O chamado ‘mês da mulher’ vai chegando ao fim e, aos poucos, as pautas ligadas à equidade de gênero vão perdendo espaço nas discussões. Mas as mulheres não podem descansar. É preciso continuar repetindo e reforçando dados e fatos já tratados à exaustão, mas que ainda são ignorados. Os motivos para isso podem ser vários, mas um deles, definitivamente, não é falta de conhecimento.
Existem diferentes registros sobre a origem do Dia Internacional da Mulher. Mas o que todos têm em comum é a causa: a reivindicação das mulheres por melhores condições de trabalho, além do direito ao voto. Parte disso foi conquistado, aqui e ali. Mas ainda estamos muito, muito longe do que podemos chamar “igualdade”.
O dia 8 de março foi oficializado no calendário internacional da ONU em 1977 – tem menos de 50 anos.

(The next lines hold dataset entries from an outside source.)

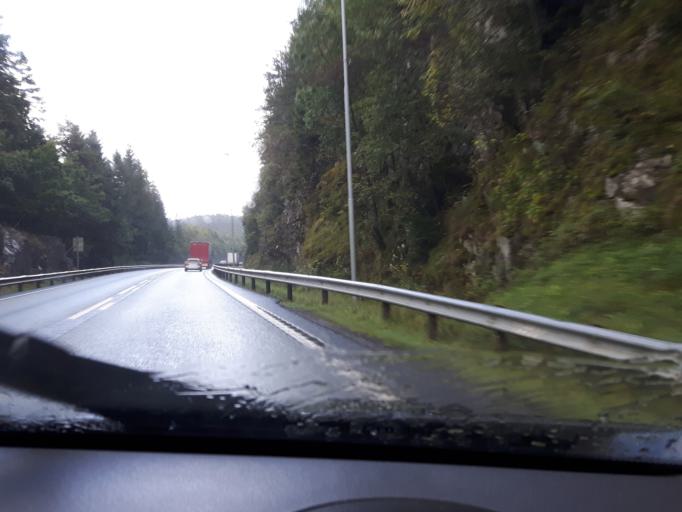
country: NO
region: Vest-Agder
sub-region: Sogne
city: Sogne
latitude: 58.0952
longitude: 7.7281
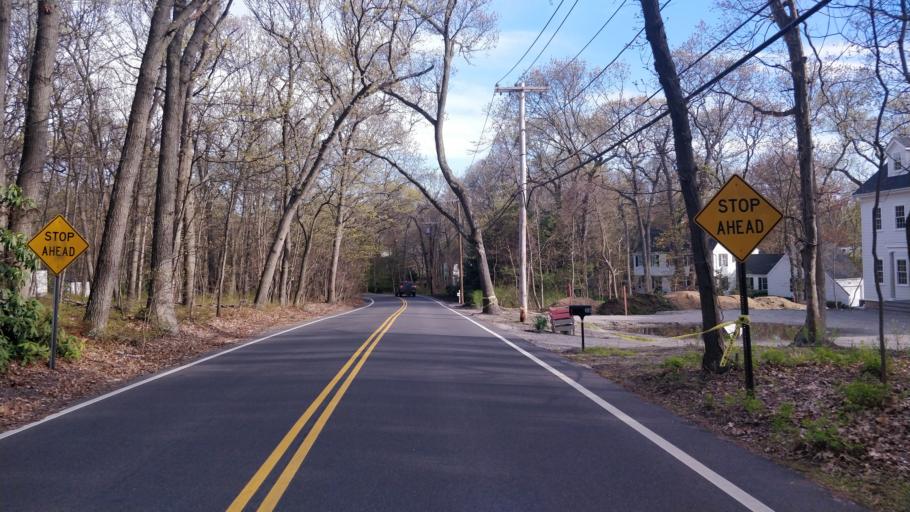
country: US
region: New York
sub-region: Suffolk County
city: Stony Brook
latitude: 40.9448
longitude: -73.1368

Mas a luta das mulheres começou muito antes disso. Os primeiros registros de movimentos reivindicatórios de mulheres datam do final do século 19 e início do século 20. E passados mais de 100 anos, ainda temos de repetir as mesmas reivindicações, que podem ser resumidas no fim da desigualdade de gênero, seja no mercado profissional ou no ambiente familiar.
Vamos de mais repetição: dados recentes da Pnad Contínua mostram que as mulheres ocupam 39,3% dos cargos de liderança no Brasil e recebem 78,8% do rendimento dos homens. Essa disparidade não tem nada a ver com diferença de escolaridade ou formação. Pelo contrário. Um levantamento da CNI revela que o tempo de estudo das mulheres empregadas é de 12 anos, em média, enquanto o dos homens é de 10,7 anos.
Quando a mulher é mãe, vou ter que repetir que o cenário é ainda mais difícil. A Pnad mostra que a ocupação de mulheres com crianças de até 6 anos de idade era 9,6% menor do que a daquelas sem crianças em casa. E no caso das mulheres pretas ou pardas essa diferença chega a 10,7%.
Nenhum recrutador, obviamente, vai admitir a existência da barreira da maternidade. Mas ela já aparece no primeiro passo para acessar o mercado de trabalho: as entrevistas. Nelas, as mulheres costumam ser perguntadas sobre quem vai cuidar da criança enquanto ela trabalha, ou se tem alguém para ficar com a filha ou filho se ficar doente. E as mulheres que não são mães também não estão livres: são perguntadas se têm desejo de ser mãe e/ou planos para tal.
Essa preocupação não faz parte do universo masculino. Quando são pais – ou melhor, quando assumem a paternidade –, na imensa maioria dos casos os homens não são os principais responsáveis pelos cuidados com os filhos. Nem com a casa. Assim, eles estão disponíveis para viagens a trabalho, horas extras, participar de eventos noturnos para fazer networking e ter toda a sua atenção focada no trabalho. Jornada dupla ou tripla é coisa de mulher.
Ao longo do dia de trabalho, os homens não estão preocupados em marcar uma consulta, com a alimentação da criança, com as atividades do fim de semana ou em administrar a logística de uma criança em idade escolar (quem leva e busca na escola, atividades extracurriculares, rede de apoio – remunerada ou não – para ficar com a criança quando está em casa), além de qualquer trabalho doméstico.
Já a mulher, quase sempre, é quem assume a responsabilidade por todas essas tarefas. De acordo com o estudo Estatísticas de Gênero, divulgado neste mês pelo IBGE, elas dedicam aos cuidados de pessoas ou afazeres domésticos quase o dobro de tempo que os homens semanalmente (21,4 horas contra 11 horas). E para as mulheres pretas ou pardas esse tempo é ainda maior – 22 horas semanais.
Repito: ainda há muito a ser conquistado e defendido. O símbolo é o mês de março. A data é internacional. Mas a luta é diária e está muito próxima da realidade de todas as pessoas.
Todos têm responsabilidades – famílias, governos, empresas – e potencial para reduzir as desigualdades entre homens e mulheres. A conscientização e a redistribuição justa das responsabilidades familiares são passos essenciais. É preciso começar o dever dentro de casa, literalmente. Cuidado também tem de ser coisa de homem. Porque não apenas homens deveriam ter o direito de descansar.
* Durante todo o mês de março, os editoriais da Estratégia ESG serão escritos exclusivamente por mulheres que compõem a equipe da Alter Conteúdo e convidadas. Mais do que uma homenagem ao Dia Internacional da Mulher, nosso objetivo é trazer reflexões variadas sobre a construção do feminino e suas implicações no dia a dia das mulheres.